◆ Ihre Aufgaben:
1) Wie viele haupt- und ehrenamtliche Mitarbeiter betreuen laut dem Text über die Flüchtlingshilfe der Hamburger Kirchengemeinde die Flüchtlinge?
2) Setzen Sie den Text über die Flüchtlingshilfe der Hamburger Kirchengemeinde im Anschluss an seinen letzten Satz fort.

◆ Zu prüfender Text:
++++++

Eine evangelische Gemeinde in Hamburg kümmert sich um rund 40 junge geflüchtete Männer aus Somalia, Eritrea, Afghanistan und Syrien. Aus Nächstenliebe? Für Pastor Ralf Böhme ist es einfach nur die Neugier und Freude an den Menschen.

„In meinem Büro in der Gemeinde können wir uns nicht treffen, dort leben mittlerweile junge Männer aus Somalia“, erläutert mir Ralf Böhme, Pastor der evangelisch-lutherischen Paul-Gerhardt-Kirchengemeinde in Hamburg-Harburg, als ich mit ihm einen Gesprächstermin vereinbaren möchte.
Neun Männer aus Eritrea, Somalia und Syrien sind mittlerweile durch Unterstützung der Gemeinde in der Umgebung der Kirche untergebracht, manche in den Gemeindealltag eingebunden. 25 Mitarbeiter sind haupt- und ehrenamtlich aktiv, um die Flüchtlinge zu betreuen. Viele der Ehrenamtlichen haben erst über die Flüchtlingshilfe zur Kirchenarbeit gefunden.

++++++

(Gespeicherte Einträge)
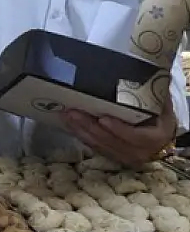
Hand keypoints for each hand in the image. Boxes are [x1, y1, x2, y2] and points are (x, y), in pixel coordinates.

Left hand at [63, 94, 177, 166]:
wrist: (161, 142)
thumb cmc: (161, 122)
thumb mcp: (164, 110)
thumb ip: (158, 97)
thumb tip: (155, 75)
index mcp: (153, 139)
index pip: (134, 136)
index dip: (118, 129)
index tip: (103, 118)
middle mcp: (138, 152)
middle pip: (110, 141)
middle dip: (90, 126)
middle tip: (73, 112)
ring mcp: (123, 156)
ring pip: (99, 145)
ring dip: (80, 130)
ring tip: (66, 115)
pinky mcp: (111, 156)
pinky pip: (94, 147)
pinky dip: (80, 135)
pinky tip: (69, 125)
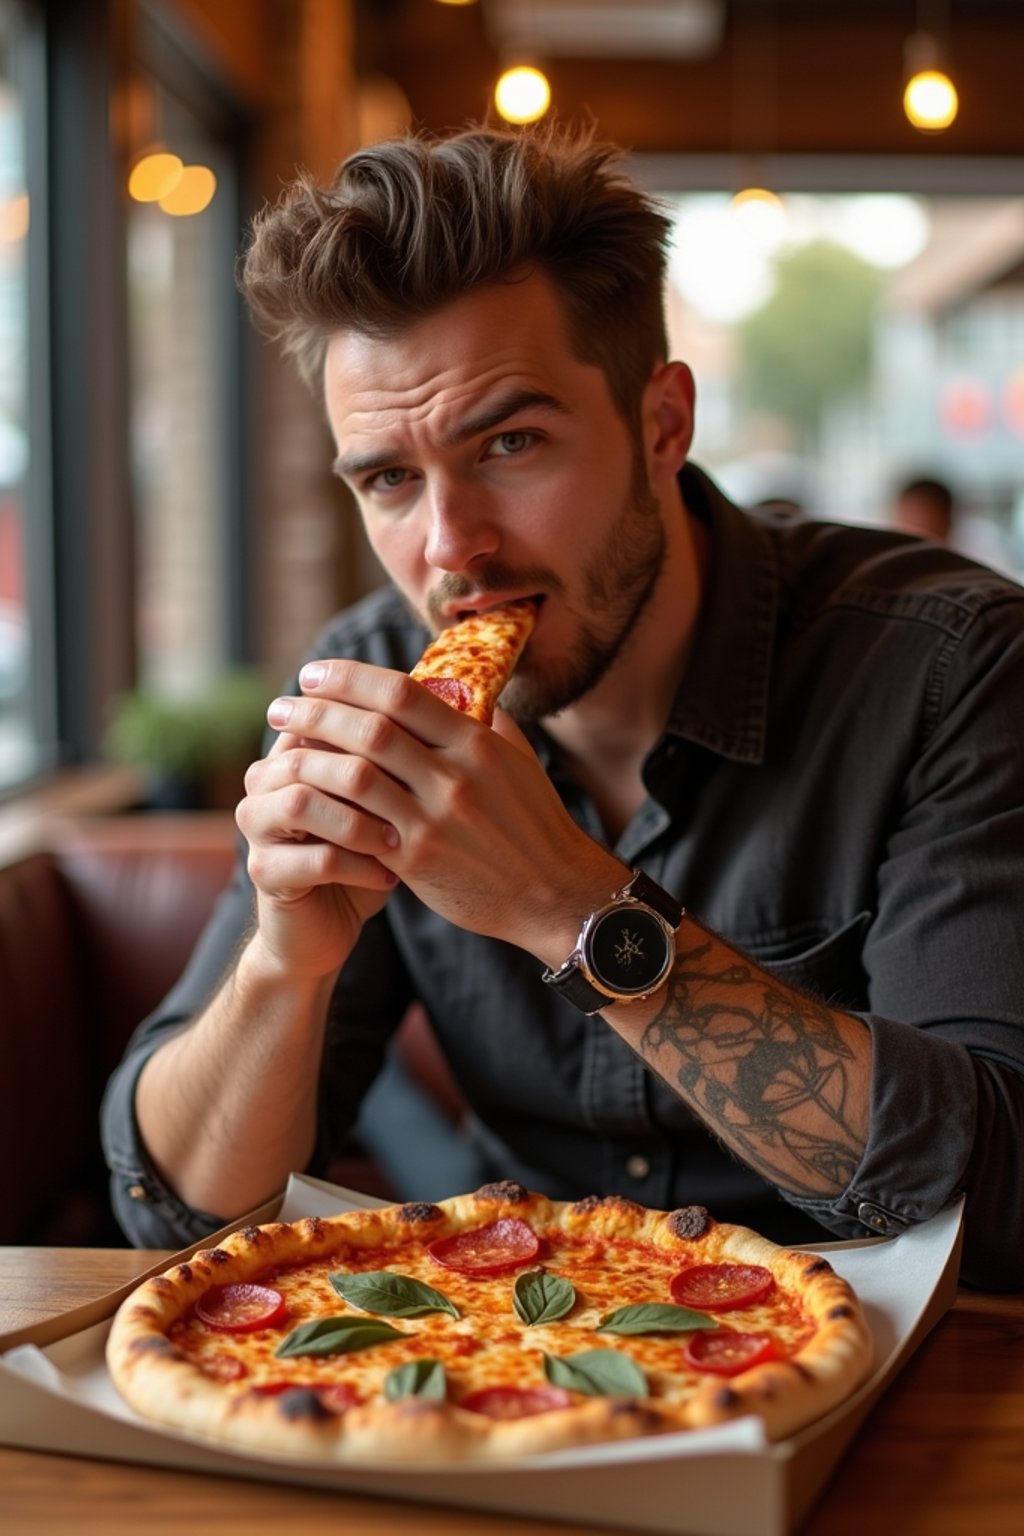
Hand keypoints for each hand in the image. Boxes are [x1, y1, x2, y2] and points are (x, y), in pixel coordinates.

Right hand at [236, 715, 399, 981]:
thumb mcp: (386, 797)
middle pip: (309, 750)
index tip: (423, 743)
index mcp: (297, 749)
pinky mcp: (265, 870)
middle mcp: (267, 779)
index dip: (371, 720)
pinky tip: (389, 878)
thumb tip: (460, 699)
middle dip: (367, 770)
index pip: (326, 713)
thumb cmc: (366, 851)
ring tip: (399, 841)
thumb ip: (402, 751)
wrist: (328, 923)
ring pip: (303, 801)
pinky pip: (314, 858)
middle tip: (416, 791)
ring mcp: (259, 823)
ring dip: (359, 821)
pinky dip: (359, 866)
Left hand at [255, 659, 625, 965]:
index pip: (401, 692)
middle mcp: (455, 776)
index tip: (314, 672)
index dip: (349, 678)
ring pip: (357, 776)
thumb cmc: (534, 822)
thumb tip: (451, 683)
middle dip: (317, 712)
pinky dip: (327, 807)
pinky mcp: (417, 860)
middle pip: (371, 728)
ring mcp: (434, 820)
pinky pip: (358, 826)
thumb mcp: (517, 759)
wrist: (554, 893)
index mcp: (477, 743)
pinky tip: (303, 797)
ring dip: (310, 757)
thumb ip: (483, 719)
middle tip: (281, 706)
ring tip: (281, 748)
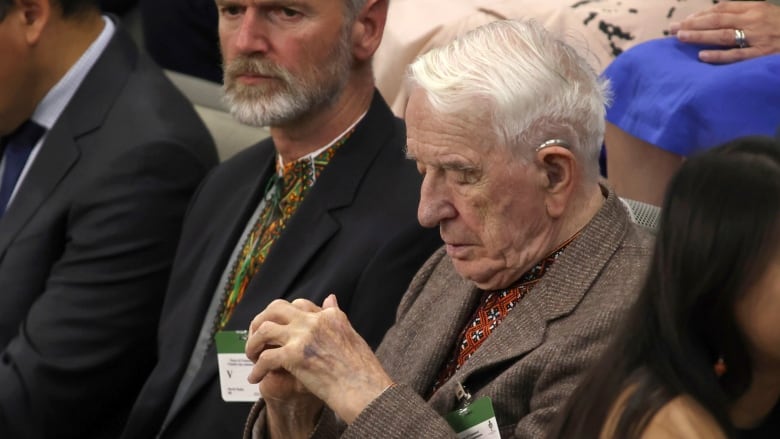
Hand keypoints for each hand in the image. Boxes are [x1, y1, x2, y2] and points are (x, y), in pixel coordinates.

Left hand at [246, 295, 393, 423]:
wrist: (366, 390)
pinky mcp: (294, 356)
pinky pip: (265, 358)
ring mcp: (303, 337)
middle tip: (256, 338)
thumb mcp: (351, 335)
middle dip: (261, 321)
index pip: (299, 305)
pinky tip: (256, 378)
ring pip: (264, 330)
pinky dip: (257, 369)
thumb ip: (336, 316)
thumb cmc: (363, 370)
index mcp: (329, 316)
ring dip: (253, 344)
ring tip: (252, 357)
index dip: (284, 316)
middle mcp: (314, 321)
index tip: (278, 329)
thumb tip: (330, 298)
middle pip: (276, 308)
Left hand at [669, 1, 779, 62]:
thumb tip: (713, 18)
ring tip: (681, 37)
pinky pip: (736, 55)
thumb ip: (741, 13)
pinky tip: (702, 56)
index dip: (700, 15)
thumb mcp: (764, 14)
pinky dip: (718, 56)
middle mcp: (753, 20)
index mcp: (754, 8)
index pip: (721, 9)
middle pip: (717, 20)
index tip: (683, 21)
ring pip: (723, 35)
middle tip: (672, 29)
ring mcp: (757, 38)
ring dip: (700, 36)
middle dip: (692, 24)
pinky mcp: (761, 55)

++++++

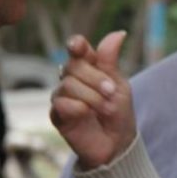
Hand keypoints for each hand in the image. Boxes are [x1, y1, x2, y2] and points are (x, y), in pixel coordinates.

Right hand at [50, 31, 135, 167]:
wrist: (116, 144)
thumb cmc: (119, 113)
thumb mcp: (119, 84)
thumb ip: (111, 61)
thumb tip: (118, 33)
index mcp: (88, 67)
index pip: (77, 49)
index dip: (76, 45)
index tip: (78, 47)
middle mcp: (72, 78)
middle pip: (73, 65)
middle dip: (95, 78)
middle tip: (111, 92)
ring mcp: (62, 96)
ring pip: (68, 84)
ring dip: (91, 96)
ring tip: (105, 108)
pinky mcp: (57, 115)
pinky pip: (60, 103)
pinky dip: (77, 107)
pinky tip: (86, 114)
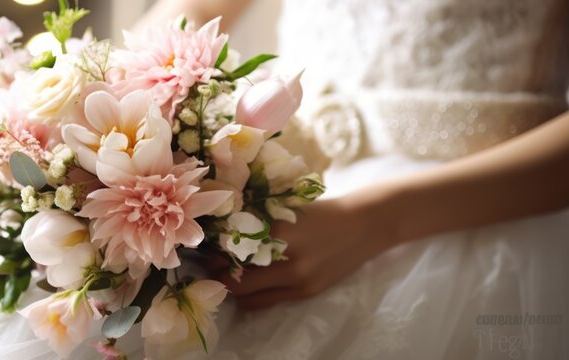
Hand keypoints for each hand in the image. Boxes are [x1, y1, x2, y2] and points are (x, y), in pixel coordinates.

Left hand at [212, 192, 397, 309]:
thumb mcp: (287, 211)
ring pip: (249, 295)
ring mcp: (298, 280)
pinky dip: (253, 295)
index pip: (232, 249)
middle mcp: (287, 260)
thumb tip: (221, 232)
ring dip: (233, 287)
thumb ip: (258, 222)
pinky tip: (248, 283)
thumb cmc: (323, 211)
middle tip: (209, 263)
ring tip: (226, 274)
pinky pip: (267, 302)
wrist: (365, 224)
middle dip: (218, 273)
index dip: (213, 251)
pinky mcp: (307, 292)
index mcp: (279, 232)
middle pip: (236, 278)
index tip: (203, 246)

++++++

◆ Antworten zu Aufgaben:
1) 25 Mitarbeiter.

2)
Die Frage nach seiner Motivation beantwortet der engagierte Pastor spontan. Die Lust auf Begegnung mit andere Kulturen, seine Neugier gegenüber jungen Menschen und seine Freude daran, sich mit ihnen auszutauschen und ihnen eine Stütze zu sein – sind für ihn die Antriebskräfte. Große Worte wie Nächstenliebe oder Barmherzigkeit möchte er da gar nicht in den Mund nehmen.

Kirche als größere Gemeinschaft verstehen

Am 19. Juni 2015 wird in Hamburg-Harburg die Erstversorgungeinrichtung 8 (EVE 8) für Flüchtlinge in der Nöldekestraße eröffnet. Mittlerweile sind hier 71 unbegleitete, minderjährige Flüchtlinge ab 14 Jahren untergebracht. Die Unterkunft ist keine zehn Gehminuten von der Paul-Gerhardt-Kirchengemeinde entfernt.
Der Standort der Unterkunft war von Anfang an umstritten. Denn ebenfalls nur wenige Schritte entfernt ist eine Moschee, die als Anlaufpunkt für Salafisten gilt und unter der Beobachtung des Hamburger Landesamtes für Verfassungsschutz steht.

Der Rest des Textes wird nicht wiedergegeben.